§ **JOB ITEM**
The passage below on detention of passengers quotes Bush's alternative explanations for the sounds Deputy Harris heard. List every one of them.

§ **PASSAGE**
1. Detention of Passengers
Defendants contend that as passengers in a car pulled over for a speeding violation, their detention was unreasonable. They assert Deputy Harris had only a “hunch” to connect them to the gunshots. We disagree.
“A suspect may be detained if an officer has a reasonable suspicion that criminal activity is afoot and that the suspect is connected with it. [Citation.] The officer ‘“must be able to point to specific and articulable facts which, taken together with rational inferences from those facts, reasonably warrant”’ his action. [Citation.] This is a totality of the circumstances evaluation, in light of the officer’s training and experience.” (People v. Osborne (2009) 175 Cal.App.4th 1052, 1058 (Osborne).) “Law enforcement officers may ‘draw on their own experience and specialized training to make inferences from and deductions about the cumulative information available to them that “might well elude an untrained person.” [Citations.]’” (People v. Hernandez (2008) 45 Cal.4th 295, 299.) But “officers are not entitled to rely on mere hunches.” (Ibid.)
Deputy Harris had more than a hunch about the Blazer’s connection to the gunshots, he had a reasonable suspicion. He had been parked in a remote area late at night for 10 minutes and had not seen any cars. Within 10-15 seconds of the moment he heard two gunshots nearby, the Blazer came from the direction of those gunshots, accelerating. Given the totality of the circumstances, we agree with the trial court’s observation that Deputy Harris “would be derelict in his duty if he did not pursue the vehicle at least to investigate whether or not that vehicle had some connection to those gunshots.”
In addition to arguing there was insufficient cause to believe the Blazer had a connection to the gunshots, Bush contends those shots might have been “legal hunting, target practice, or an accidental discharge of a weapon. Possibly it was not even a gunshot but a car backfiring.”

§ **DATASET EXCERPTS**
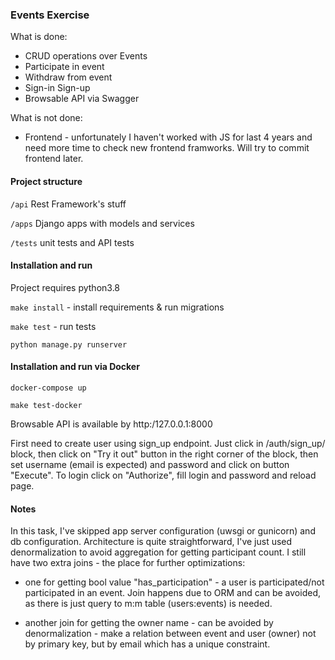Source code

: ### Events Exercise

What is done:

* CRUD operations over Events
* Participate in event
* Withdraw from event
* Sign-in Sign-up
* Browsable API via Swagger

What is not done:

* Frontend - unfortunately I haven't worked with JS for last 4 years and need more time to check new frontend framworks. Will try to commit frontend later. 

#### Project structure

`/api` Rest Framework's stuff

`/apps` Django apps with models and services

`/tests` unit tests and API tests
 
 
#### Installation and run


Project requires python3.8

`make install` - install requirements & run migrations

`make test` - run tests

`python manage.py runserver`

#### Installation and run via Docker

`docker-compose up`

`make test-docker`

Browsable API is available by http:/127.0.0.1:8000

First need to create user using sign_up endpoint.
Just click in /auth/sign_up/ block, then click on "Try it out" button in the right corner
of the block, then set username (email is expected) and password and click on button "Execute".
To login click on "Authorize", fill login and password and reload page. 

#### Notes

In this task, I've skipped app server configuration (uwsgi or gunicorn) and db configuration.
Architecture is quite straightforward, I've just used denormalization to avoid aggregation for getting participant count.
I still have two extra joins - the place for further optimizations:


* one for getting bool value "has_participation" - a user is participated/not participated in an event.
Join happens due to ORM and can be avoided, as there is just query to m:m table (users:events) is needed.

* another join for getting the owner name - can be avoided by denormalization - make a relation between event
and user (owner) not by primary key, but by email which has a unique constraint.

§ **WRITTEN SOLUTION**
- Legal hunting
- Target practice
- An accidental discharge of a weapon
- A car backfiring